### Job item
Return every one of the lines below word for word, keeping them in the same order.

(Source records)
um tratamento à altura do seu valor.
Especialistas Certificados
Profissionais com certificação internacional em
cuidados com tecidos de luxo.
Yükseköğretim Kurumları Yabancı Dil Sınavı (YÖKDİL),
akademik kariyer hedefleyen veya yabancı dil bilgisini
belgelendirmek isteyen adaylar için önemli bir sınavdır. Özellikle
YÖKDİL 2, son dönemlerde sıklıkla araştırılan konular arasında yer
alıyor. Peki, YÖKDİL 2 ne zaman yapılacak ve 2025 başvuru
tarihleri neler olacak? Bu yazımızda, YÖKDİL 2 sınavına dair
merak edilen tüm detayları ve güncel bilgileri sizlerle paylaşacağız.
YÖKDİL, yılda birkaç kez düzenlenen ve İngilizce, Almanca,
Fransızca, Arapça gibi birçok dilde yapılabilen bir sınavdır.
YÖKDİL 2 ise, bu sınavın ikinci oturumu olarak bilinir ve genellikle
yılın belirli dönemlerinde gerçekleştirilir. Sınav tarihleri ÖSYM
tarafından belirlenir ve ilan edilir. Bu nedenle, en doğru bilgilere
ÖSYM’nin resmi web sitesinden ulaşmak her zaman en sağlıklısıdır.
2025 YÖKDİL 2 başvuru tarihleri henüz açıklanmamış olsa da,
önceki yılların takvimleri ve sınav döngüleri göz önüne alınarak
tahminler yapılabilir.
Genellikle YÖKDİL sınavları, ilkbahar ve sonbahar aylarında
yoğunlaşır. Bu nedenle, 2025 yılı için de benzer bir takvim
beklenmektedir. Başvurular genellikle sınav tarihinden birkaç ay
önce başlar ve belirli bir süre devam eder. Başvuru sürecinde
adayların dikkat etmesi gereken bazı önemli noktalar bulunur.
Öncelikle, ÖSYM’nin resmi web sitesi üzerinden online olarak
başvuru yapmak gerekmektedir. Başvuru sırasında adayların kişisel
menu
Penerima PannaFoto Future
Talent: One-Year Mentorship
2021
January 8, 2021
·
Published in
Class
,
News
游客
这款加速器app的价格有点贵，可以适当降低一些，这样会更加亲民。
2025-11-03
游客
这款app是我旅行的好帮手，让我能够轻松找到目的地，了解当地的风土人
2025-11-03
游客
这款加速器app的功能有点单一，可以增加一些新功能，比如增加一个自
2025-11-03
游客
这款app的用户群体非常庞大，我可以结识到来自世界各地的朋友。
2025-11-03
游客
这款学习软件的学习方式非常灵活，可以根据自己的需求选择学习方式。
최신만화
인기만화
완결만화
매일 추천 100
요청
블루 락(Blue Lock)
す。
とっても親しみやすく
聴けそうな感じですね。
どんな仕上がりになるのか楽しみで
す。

### Answer space
um tratamento à altura do seu valor.
Especialistas Certificados
Profissionais com certificação internacional em
cuidados com tecidos de luxo.
Yükseköğretim Kurumları Yabancı Dil Sınavı (YÖKDİL),
akademik kariyer hedefleyen veya yabancı dil bilgisini
belgelendirmek isteyen adaylar için önemli bir sınavdır. Özellikle
YÖKDİL 2, son dönemlerde sıklıkla araştırılan konular arasında yer
alıyor. Peki, YÖKDİL 2 ne zaman yapılacak ve 2025 başvuru
tarihleri neler olacak? Bu yazımızda, YÖKDİL 2 sınavına dair
merak edilen tüm detayları ve güncel bilgileri sizlerle paylaşacağız.
YÖKDİL, yılda birkaç kez düzenlenen ve İngilizce, Almanca,
Fransızca, Arapça gibi birçok dilde yapılabilen bir sınavdır.
YÖKDİL 2 ise, bu sınavın ikinci oturumu olarak bilinir ve genellikle
yılın belirli dönemlerinde gerçekleştirilir. Sınav tarihleri ÖSYM
tarafından belirlenir ve ilan edilir. Bu nedenle, en doğru bilgilere
ÖSYM’nin resmi web sitesinden ulaşmak her zaman en sağlıklısıdır.
2025 YÖKDİL 2 başvuru tarihleri henüz açıklanmamış olsa da,
önceki yılların takvimleri ve sınav döngüleri göz önüne alınarak
tahminler yapılabilir.
Genellikle YÖKDİL sınavları, ilkbahar ve sonbahar aylarında
yoğunlaşır. Bu nedenle, 2025 yılı için de benzer bir takvim
beklenmektedir. Başvurular genellikle sınav tarihinden birkaç ay
önce başlar ve belirli bir süre devam eder. Başvuru sürecinde
adayların dikkat etmesi gereken bazı önemli noktalar bulunur.
Öncelikle, ÖSYM’nin resmi web sitesi üzerinden online olarak
başvuru yapmak gerekmektedir. Başvuru sırasında adayların kişisel
menu
Penerima PannaFoto Future
Talent: One-Year Mentorship
2021
January 8, 2021
·
Published in
Class
,
News
游客
这款加速器app的价格有点贵，可以适当降低一些，这样会更加亲民。
2025-11-03
游客
这款app是我旅行的好帮手，让我能够轻松找到目的地，了解当地的风土人
2025-11-03
游客
这款加速器app的功能有点单一，可以增加一些新功能，比如增加一个自
2025-11-03
游客
这款app的用户群体非常庞大，我可以结识到来自世界各地的朋友。
2025-11-03
游客
这款学习软件的学习方式非常灵活，可以根据自己的需求选择学习方式。
최신만화
인기만화
완결만화
매일 추천 100
요청
블루 락(Blue Lock)
す。
とっても親しみやすく
聴けそうな感じですね。
どんな仕上がりになるのか楽しみで
す。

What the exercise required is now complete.